Over the ten weeks that follow Tom and Louise begin to wonder: what if marriage is like a computer? When you take it apart to see how it works you might just be left with a million pieces you can't put back together . . .
Hornby (Funny Girl) deploys his characteristic wit in this acerbic depiction of a marriage in crisis, already adapted for television. Tom, an unemployed 44-year-old music critic, and his wife, Louise, a 40-year-old gerontologist, meet in a pub across the street from their weekly marriage counseling sessions. Louise recently had an affair, and the two tussle over whether they even want to save their sexless, frustrating relationship.

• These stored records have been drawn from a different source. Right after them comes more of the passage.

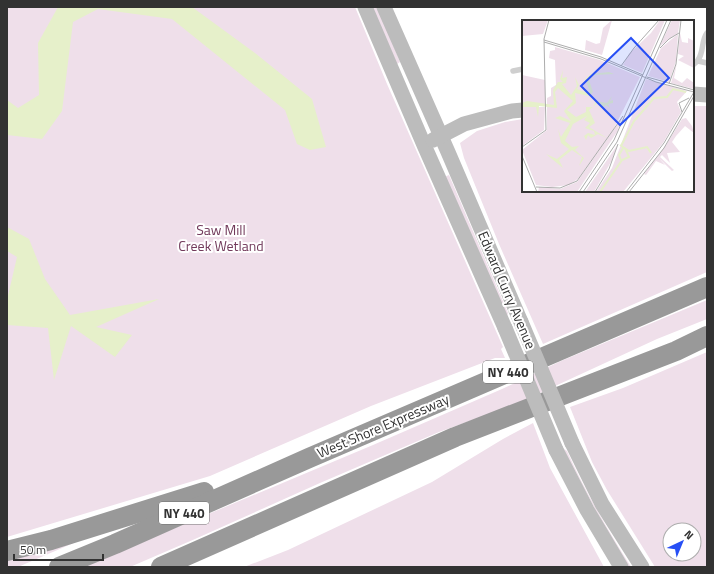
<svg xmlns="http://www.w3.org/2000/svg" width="714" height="574" viewBox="0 0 714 574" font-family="'Titillium Web',sans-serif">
<rect width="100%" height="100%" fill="#fff"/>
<!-- green -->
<g fill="#efdfea" fill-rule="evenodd">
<path d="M7,7h348l32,77 116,263 -2,2 4,9h-10l-124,48 -161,70 -203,61z"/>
<path d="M370,7h8l22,55 -3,2z"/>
<path d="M693,106h14v166l-164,72 -44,-100 -35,-86 -4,-15 17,-12 28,-9 18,-3v72h170z"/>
<path d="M449,175l59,138 -1,3 -63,-139z"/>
<path d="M707,300v19l-50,20 -143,66 -75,27 -119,51 -125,56 -65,28h-48l291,-122 129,-56 59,-28z"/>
<path d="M707,352v215h-52l-48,-77 -15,-28 -22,-55 53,-19zM670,530h24v24h-24z"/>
<path d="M533,423l17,45 54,99h-360l44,-17 144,-68 71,-43z"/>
<path d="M564,449l3,2c18,40 40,78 64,116h-6l-61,-117z"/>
<path d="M76,542l-58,25h-11v-11z"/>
</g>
<!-- water -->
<g fill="#e6f0ca">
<path d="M58,7h134l63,46 57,46 14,48 -16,3 -13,-6 -12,-34 -113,-91 -74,-10 -25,13 -11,89 -20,28 -35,-4v-35l11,8 21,-13 -1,-52z"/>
<path d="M7,227l22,12 16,40 25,36 89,-16 -63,28 36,8 -17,22 -44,-31 -17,54 -6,-52 -41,-3v-25l10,-43 -10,-6z"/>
</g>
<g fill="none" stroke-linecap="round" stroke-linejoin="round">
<!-- lane -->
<g stroke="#cfcfcf" stroke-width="5.5">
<path d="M698,61l9,2"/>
<path d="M693,65c2,-2 4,-3 5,-5 6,-8 3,-19 9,-27"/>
<path d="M513,71l10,-2"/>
</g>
<!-- secondary -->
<g stroke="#bcbcbc" stroke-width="15">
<path d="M365,7l59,138 81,183"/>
<path d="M384,7l64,145 73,170"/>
<path d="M693,94l14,1"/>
<path d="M433,140l31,-16 48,-13 11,-1"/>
<path d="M572,443l30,61 40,63"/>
<path d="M556,450l31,60 34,57"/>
</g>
<!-- highway -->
<g stroke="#999" stroke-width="20">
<path d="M7,551l44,-11 153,-48"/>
<path d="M59,567l56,-23 194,-86 398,-171"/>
<path d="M161,567l294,-130 221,-86 31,-15"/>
</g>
<!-- secondary-bridge -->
<g stroke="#bcbcbc" stroke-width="15">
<path d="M521,322l51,121"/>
<path d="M505,328l51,122"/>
</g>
</g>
<g text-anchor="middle" stroke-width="4" stroke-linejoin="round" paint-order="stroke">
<!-- shield labels -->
<g fill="#fff" stroke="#707070" stroke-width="1">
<rect x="483" y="361" width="50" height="22" rx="3"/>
<rect x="159" y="502" width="50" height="22" rx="3"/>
</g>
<g font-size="13" font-weight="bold" fill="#323232">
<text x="508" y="377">NY 440</text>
<text x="184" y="518">NY 440</text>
</g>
<!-- park labels -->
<g font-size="14" fill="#723a5b" stroke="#fff">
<text x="221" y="235">Saw Mill<tspan x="221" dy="16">Creek Wetland</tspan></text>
</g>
<!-- street labels -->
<g font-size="14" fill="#323232" stroke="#fff">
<text transform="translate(507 290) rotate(67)" y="5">Edward Curry Avenue</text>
<text transform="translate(383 426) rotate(-23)" y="5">West Shore Expressway</text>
</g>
</g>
<!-- overview -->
<g transform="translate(522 20)">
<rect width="172" height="172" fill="#fff"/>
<path d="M0,0h26l-5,14 -21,2zM90,0l-10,35 -17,-5 1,-10 10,4 4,-1 3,-15zM138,0h5l-23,53 -19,-8 6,-11 22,-21zM150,0h8l-2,13 -18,13zM158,13l2,9 6,1v-5l6,3v27l-16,-8 6,-4 -6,-2zM156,14l-2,27 -7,21 -21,-6 13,-28zM33,27l45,13 40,17 -28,55 -33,46 -10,7 -17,2 -16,-2 -14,-35 25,-20v-32l4,-2v-8l5,-3 -1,-25 -6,-2 1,-7 5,-1zM155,42l-3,16 8,5 5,-5 7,5v6l-23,-6zM0,55l23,5v25l-23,-1zM124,59l41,12 -10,11 4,10 -18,31 -40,49h-27l16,-24zM0,87h23l-1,23 -22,16zM100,98l-5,14 -40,60h-39l1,-5 21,2 17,-7zM164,98l6,8 2,7 -9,-7 -9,10 -4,6 8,10 -13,1 3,10 -8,-8 -2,2 14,13 -2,1 -14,-14 7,8 -9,-4 -10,14 -2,-1 22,-29 16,-26zM96,124l-6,16 -18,32h-9z" fill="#efdfea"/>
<path d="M41,50l-1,8 5,-1 -1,6 -4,1 9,11 6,-9 -2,-9 4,8 -2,4 8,3h5l-5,-13 6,-5 18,-2 5,2 -20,1 -5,5 4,12 -4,4 -14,-3 1,10 -9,7 9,7 10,-5v-5h7l3,-6 11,2 5,-7 -2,5 3,-1v3l-5,1 2,4 -4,-3 -3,3 -4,-6 -10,8 6,13 -6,4 18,11 -9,-4 -7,4 -3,-3 -2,5 -2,-4 4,-3 7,2 -1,-4 -9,-3 5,-5 -6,-3 3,-4 -14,8 -8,17 7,6 7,-1 -4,4 9,8 -5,8 3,-9 -10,-7 -13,10 4,8 -17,-14 11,5 12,-10 -8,-6 -3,-14 3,8 9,-14 -15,-5 5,-2 11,5 -7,-10 9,-10 -15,-13 -3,4 2,16 -18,-2 -1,11 -2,-10h-14v-4l5,-2 27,4 -1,-15 5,-8h5l-3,-3z" fill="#e6f0ca"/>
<path fill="none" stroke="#e6f0ca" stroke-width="2" d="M98,125l9,6 18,-4 4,6M99,126l13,-25 20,-23 13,-1 6,-8 13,3M99,140l-2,-5 4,-7M78,172l22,-32 7,-3 -4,-9"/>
<path fill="none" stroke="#adadad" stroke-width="1" d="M22,20l57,17 42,18M22,22l57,17 55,23 38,10M138,28l9,-9 10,-6M99,46l13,-18 25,-28M125,57l47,13M147,64l7,-20 5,-44M160,92l-3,-9 10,-5M0,127l24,-17 -2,-91 5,-19M0,136l15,36M14,167l24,1 17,-7 46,-65M57,172l35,-52 53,-120M61,172l34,-50 54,-122M73,172l14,-23 9,-25M104,172l38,-49 30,-51M107,172l35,-44 30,-52"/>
<path fill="#274ff5" fill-opacity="0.15" stroke="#274ff5" stroke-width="2" d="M109,18l38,40 -49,47 -39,-39z"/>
<rect width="172" height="172" fill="none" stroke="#323232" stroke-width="2"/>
</g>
<!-- border -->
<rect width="714" height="574" fill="none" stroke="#323232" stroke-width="16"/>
<!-- north arrow -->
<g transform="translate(682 542) rotate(44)"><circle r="19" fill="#ffffff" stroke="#adadad"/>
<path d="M0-3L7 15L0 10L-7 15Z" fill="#274ff5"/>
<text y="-6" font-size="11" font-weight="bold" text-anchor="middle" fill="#323232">N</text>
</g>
<!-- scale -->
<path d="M14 554v6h89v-6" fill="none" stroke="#323232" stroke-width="2"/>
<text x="20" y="554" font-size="12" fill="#323232" stroke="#ffffff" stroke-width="3" paint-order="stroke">50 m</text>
</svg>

Although their pain and confusion pokes through, they disguise their emotions behind petty squabbles such as their differing votes on Brexit and Tom's antipathy for Call the Midwife and playful banter, including discussing their imagined second marriages. Tom abruptly moves out of their house, setting up nearly absurd conversations in which Louise admits to telling their children a series of lies to cover his absence, and Tom is cagey about revealing his unpleasant living arrangements. Glimmers of their former closeness appear as they favorably and conspiratorially compare themselves to other clients of their therapist. The relative lack of non-dialogue text propels the immediacy and intensity as Tom and Louise teeter toward a hopeful conclusion. Readers who want an honest exploration of a relationship will be taken by the sprightly balance of difficult emotions and sarcastic humor.